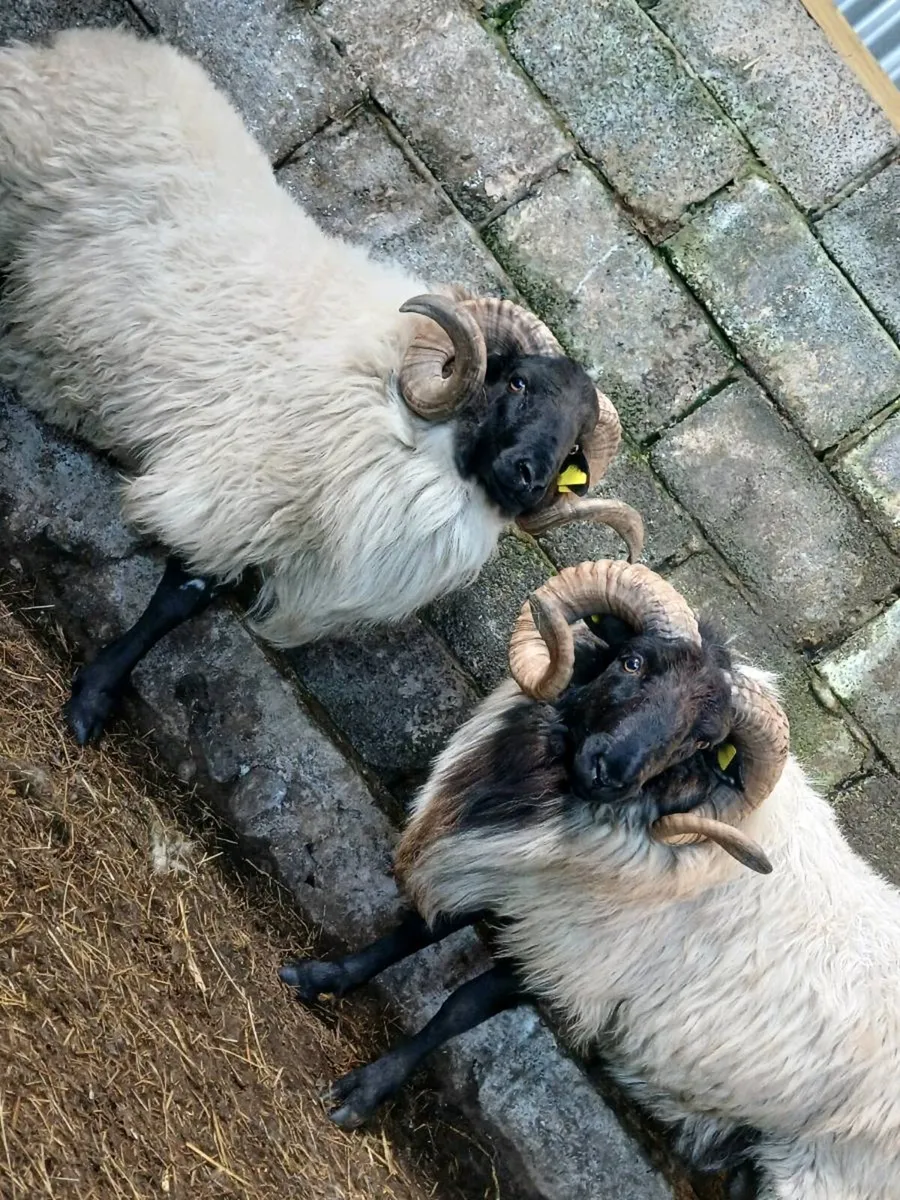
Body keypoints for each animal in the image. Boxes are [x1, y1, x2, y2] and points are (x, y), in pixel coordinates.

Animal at [0, 26, 643, 745]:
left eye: (573, 454)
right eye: (519, 384)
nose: (529, 477)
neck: (407, 431)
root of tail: (93, 47)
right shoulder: (233, 493)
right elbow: (176, 600)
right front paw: (94, 697)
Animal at [281, 560, 900, 1199]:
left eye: (702, 740)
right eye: (634, 662)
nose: (611, 771)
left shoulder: (570, 963)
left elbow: (458, 1009)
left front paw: (365, 1091)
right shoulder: (519, 885)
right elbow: (417, 930)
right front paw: (323, 976)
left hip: (819, 1177)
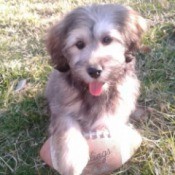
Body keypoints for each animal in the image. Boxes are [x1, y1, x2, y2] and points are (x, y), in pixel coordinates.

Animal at [45, 3, 146, 175]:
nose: (94, 71)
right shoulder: (62, 105)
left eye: (107, 39)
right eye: (79, 44)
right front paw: (70, 158)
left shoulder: (121, 99)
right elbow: (65, 125)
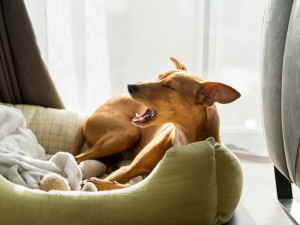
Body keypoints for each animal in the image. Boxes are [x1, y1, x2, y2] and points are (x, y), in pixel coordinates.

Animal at [69, 57, 240, 190]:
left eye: (170, 86)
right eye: (158, 77)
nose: (130, 85)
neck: (181, 136)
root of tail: (90, 115)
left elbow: (127, 186)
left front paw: (100, 183)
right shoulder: (129, 168)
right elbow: (121, 184)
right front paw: (97, 184)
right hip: (126, 135)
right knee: (76, 157)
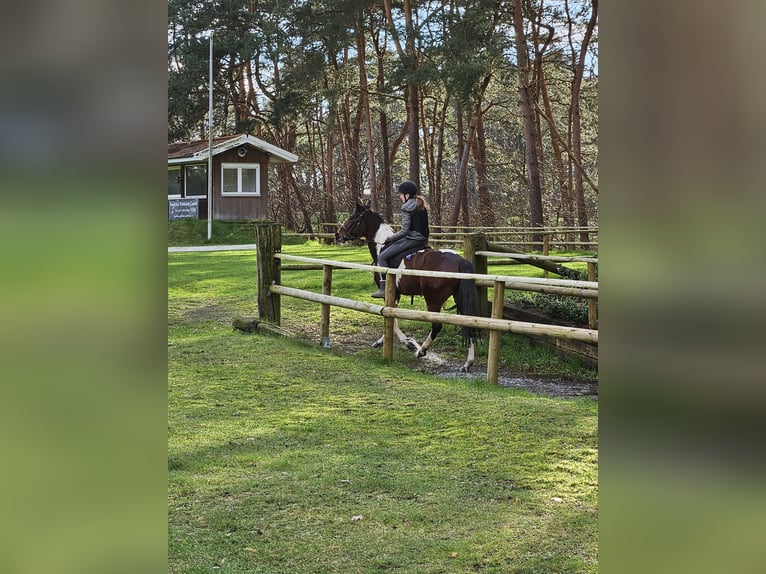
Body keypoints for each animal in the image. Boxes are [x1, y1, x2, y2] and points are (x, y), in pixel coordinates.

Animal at [336, 201, 480, 374]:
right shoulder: (396, 294)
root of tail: (459, 260)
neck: (382, 246)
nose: (338, 234)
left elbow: (391, 318)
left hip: (433, 299)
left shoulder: (390, 293)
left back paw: (421, 351)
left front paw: (409, 343)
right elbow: (391, 317)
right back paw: (468, 363)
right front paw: (382, 340)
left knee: (436, 326)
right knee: (469, 324)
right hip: (458, 297)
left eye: (352, 218)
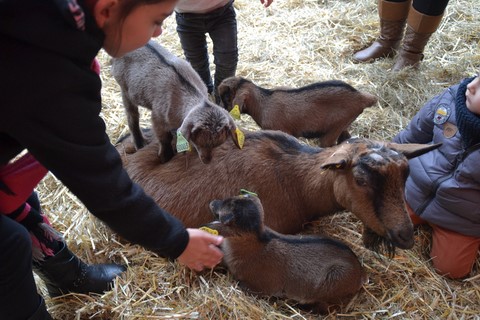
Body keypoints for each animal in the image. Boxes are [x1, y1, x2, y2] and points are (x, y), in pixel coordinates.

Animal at [109, 40, 239, 164]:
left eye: (218, 144)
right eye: (198, 141)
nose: (207, 161)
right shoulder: (158, 118)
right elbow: (164, 139)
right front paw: (165, 157)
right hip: (124, 88)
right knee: (132, 116)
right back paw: (139, 143)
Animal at [206, 194, 368, 314]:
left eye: (224, 205)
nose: (212, 202)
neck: (257, 243)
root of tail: (360, 273)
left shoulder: (257, 286)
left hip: (335, 279)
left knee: (327, 308)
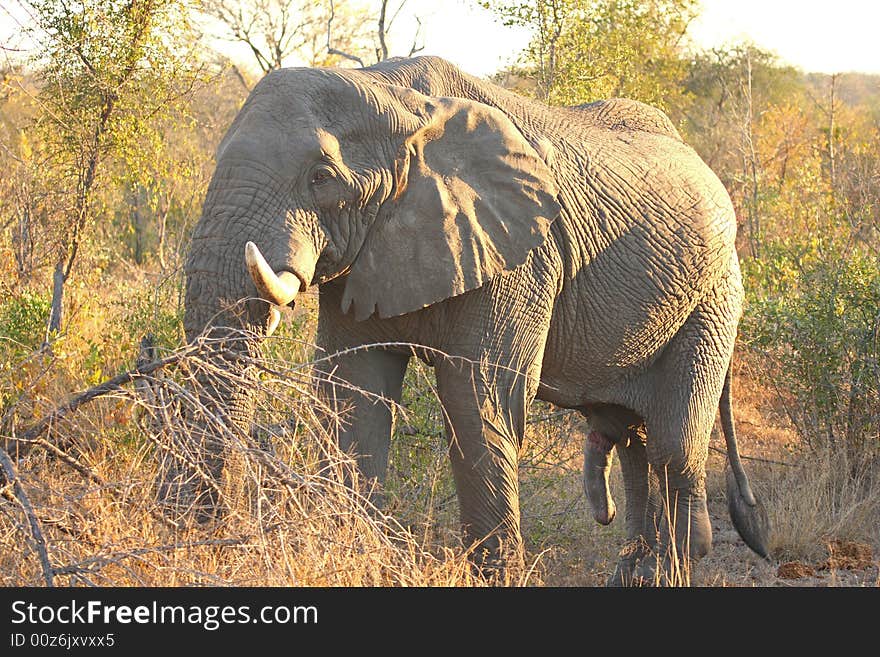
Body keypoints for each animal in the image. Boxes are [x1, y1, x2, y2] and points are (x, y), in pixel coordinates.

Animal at [180, 55, 768, 584]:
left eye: (322, 177)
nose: (201, 538)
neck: (397, 96)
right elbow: (353, 394)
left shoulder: (522, 256)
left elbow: (475, 400)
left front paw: (494, 577)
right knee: (632, 443)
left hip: (714, 297)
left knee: (672, 447)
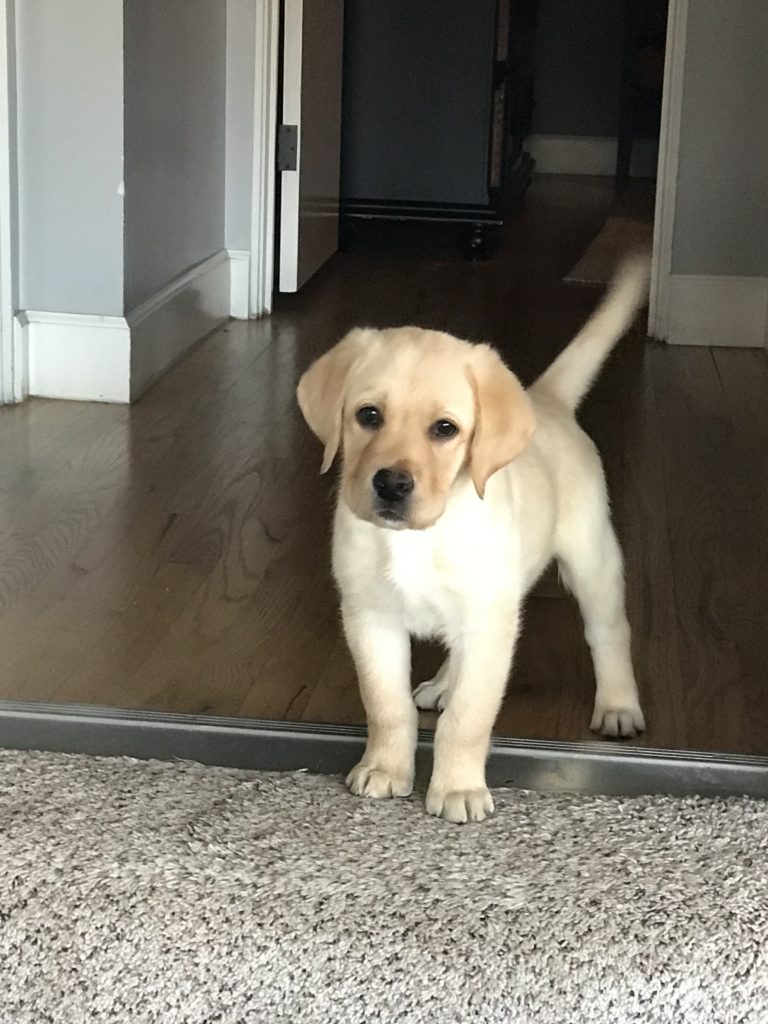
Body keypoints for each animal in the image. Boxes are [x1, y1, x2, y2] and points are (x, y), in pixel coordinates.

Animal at [299, 258, 651, 823]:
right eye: (368, 416)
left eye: (445, 429)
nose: (391, 484)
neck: (420, 538)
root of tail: (545, 399)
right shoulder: (370, 617)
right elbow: (386, 704)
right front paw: (384, 768)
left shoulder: (489, 621)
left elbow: (469, 716)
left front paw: (458, 788)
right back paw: (441, 684)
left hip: (590, 557)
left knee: (609, 631)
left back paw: (618, 704)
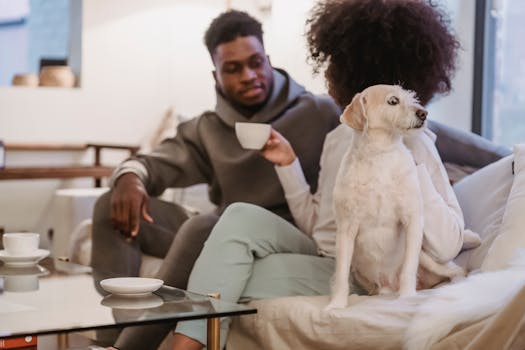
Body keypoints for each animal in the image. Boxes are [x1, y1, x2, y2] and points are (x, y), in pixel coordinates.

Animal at [328, 85, 462, 308]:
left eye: (411, 97)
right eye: (393, 101)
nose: (424, 113)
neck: (380, 154)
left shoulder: (412, 220)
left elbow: (409, 268)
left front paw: (407, 297)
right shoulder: (346, 228)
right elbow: (340, 274)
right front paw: (337, 304)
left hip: (429, 260)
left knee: (457, 270)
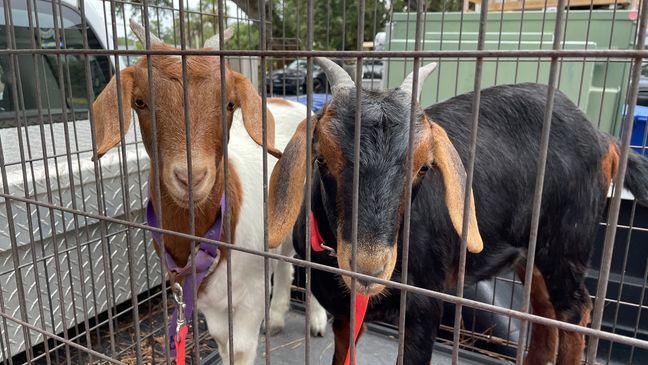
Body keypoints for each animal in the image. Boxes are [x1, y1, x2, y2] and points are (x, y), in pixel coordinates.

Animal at [90, 20, 330, 364]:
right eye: (140, 102)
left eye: (229, 104)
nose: (191, 177)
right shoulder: (206, 300)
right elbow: (221, 341)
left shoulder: (250, 296)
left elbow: (240, 348)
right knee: (286, 260)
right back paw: (276, 318)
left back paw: (317, 321)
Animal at [268, 58, 648, 362]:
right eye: (321, 159)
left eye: (424, 167)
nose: (369, 268)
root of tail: (603, 137)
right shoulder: (347, 317)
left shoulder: (423, 308)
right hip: (533, 252)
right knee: (544, 311)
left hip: (566, 241)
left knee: (573, 311)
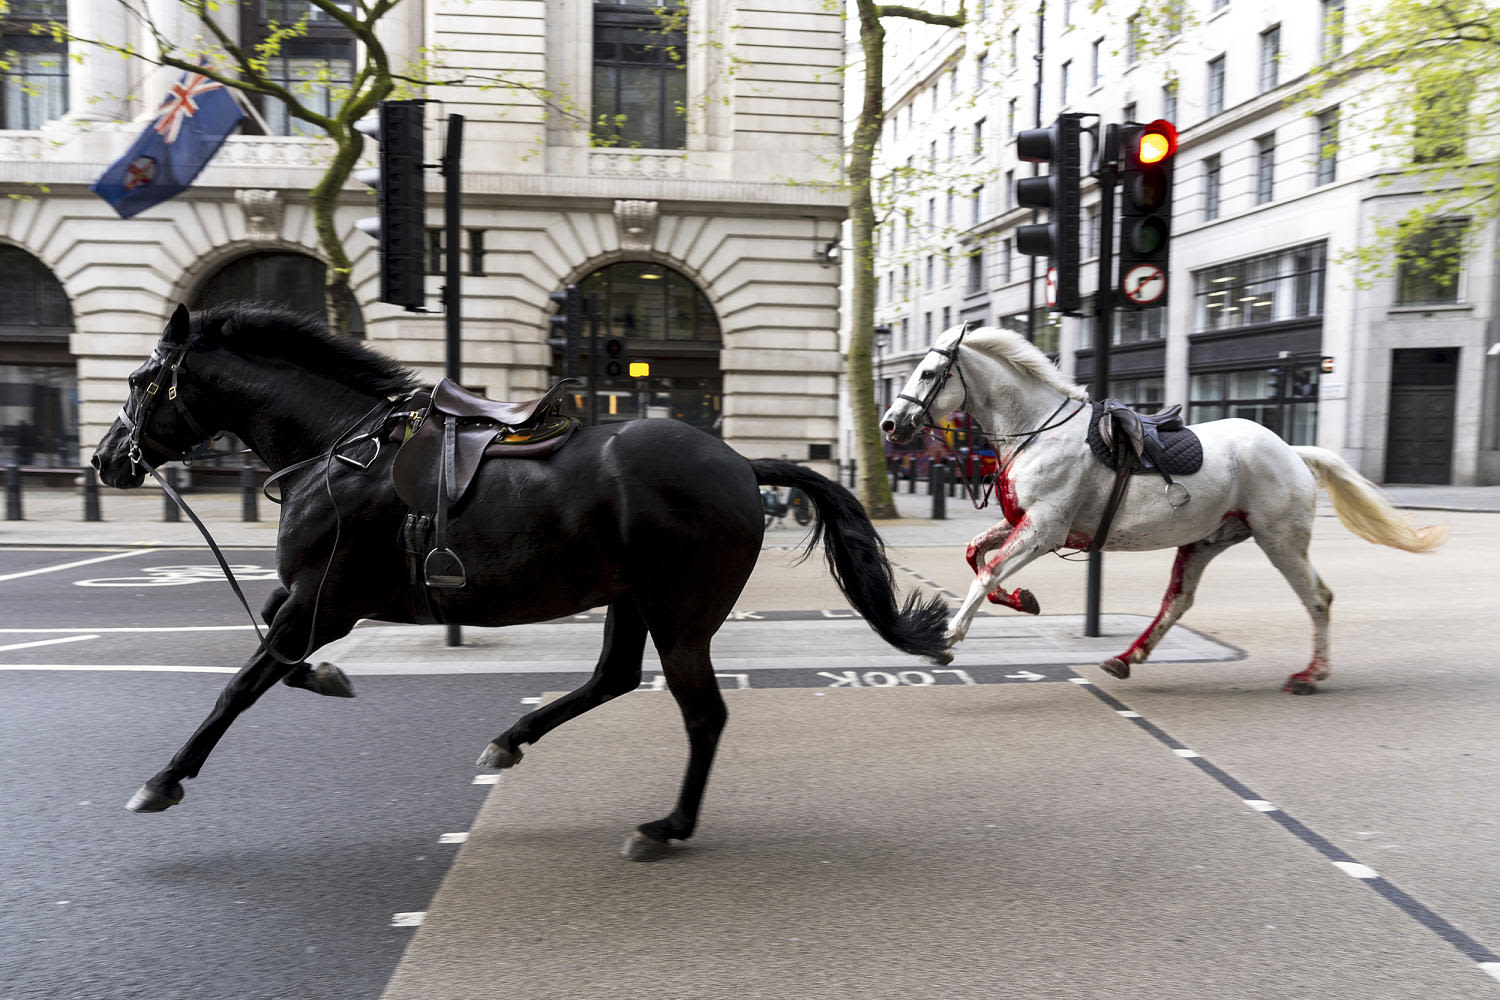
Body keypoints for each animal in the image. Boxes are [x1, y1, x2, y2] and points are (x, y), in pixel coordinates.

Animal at [87, 302, 942, 863]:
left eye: (139, 379)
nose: (105, 461)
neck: (338, 450)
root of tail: (739, 462)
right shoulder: (308, 600)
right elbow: (274, 653)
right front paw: (329, 679)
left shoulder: (327, 601)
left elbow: (241, 684)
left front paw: (164, 779)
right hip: (632, 598)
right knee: (613, 678)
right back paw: (511, 740)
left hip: (680, 612)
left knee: (703, 714)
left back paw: (666, 826)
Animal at [882, 325, 1446, 692]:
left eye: (928, 372)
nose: (889, 424)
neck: (1038, 431)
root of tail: (1292, 450)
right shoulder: (1025, 523)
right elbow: (976, 554)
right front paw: (1023, 599)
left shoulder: (1044, 529)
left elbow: (987, 571)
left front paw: (948, 637)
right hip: (1206, 540)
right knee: (1178, 601)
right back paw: (1126, 658)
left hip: (1280, 540)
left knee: (1318, 599)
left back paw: (1311, 674)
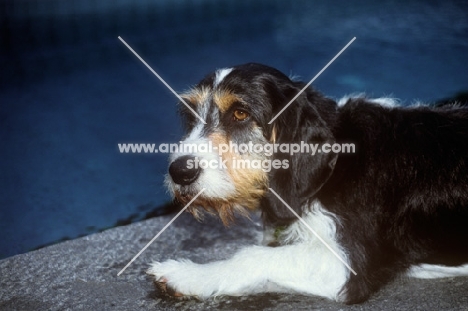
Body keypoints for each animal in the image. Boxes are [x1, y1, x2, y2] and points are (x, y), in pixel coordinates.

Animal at [147, 62, 468, 304]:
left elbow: (251, 256)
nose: (179, 171)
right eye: (191, 117)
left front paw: (187, 276)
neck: (337, 165)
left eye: (240, 113)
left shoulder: (346, 265)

Work item: What are the lines in the records above, word for word, from the one containing "neck: (380, 154)" through the one containing "right elbow: (976, 554)", both ends included and pictures left out?

Answer for this exercise:
neck: (380, 154)
left shoulder: (412, 220)
left elbow: (409, 268)
left front paw: (407, 297)
right shoulder: (346, 228)
right elbow: (340, 274)
right front paw: (337, 304)
left hip: (429, 260)
left knee: (457, 270)
Body keypoints for each animal in the image. Boxes are [x1, y1, x2, y2] and points are (x, y), in pixel coordinates.

Animal at [90, 20, 330, 364]:
right eye: (140, 102)
left eye: (229, 104)
nose: (191, 177)
right shoulder: (206, 300)
right elbow: (221, 341)
left shoulder: (250, 296)
left elbow: (240, 348)
right knee: (286, 260)
right back paw: (276, 318)
left back paw: (317, 321)
Animal at [268, 58, 648, 362]:
right eye: (321, 159)
left eye: (424, 167)
nose: (369, 268)
root of tail: (603, 137)
right shoulder: (347, 317)
left shoulder: (423, 308)
right hip: (533, 252)
right knee: (544, 311)
left hip: (566, 241)
left knee: (573, 311)
Body keypoints for each animal in the image. Boxes are [x1, y1, x2, y2] and points are (x, y), in pixel coordinates.

Animal at [87, 302, 942, 863]:
left eye: (139, 379)
nose: (105, 461)
neck: (338, 450)
root of tail: (739, 462)
right shoulder: (308, 600)
right elbow: (274, 653)
right front paw: (329, 679)
left shoulder: (327, 601)
left elbow: (241, 684)
left front paw: (164, 779)
right hip: (632, 598)
right knee: (613, 678)
right back paw: (511, 740)
left hip: (680, 612)
left knee: (703, 714)
left back paw: (666, 826)
Animal at [882, 325, 1446, 692]:
left eye: (928, 372)
nose: (889, 424)
neck: (1038, 431)
root of tail: (1292, 450)
right shoulder: (1025, 523)
right elbow: (976, 554)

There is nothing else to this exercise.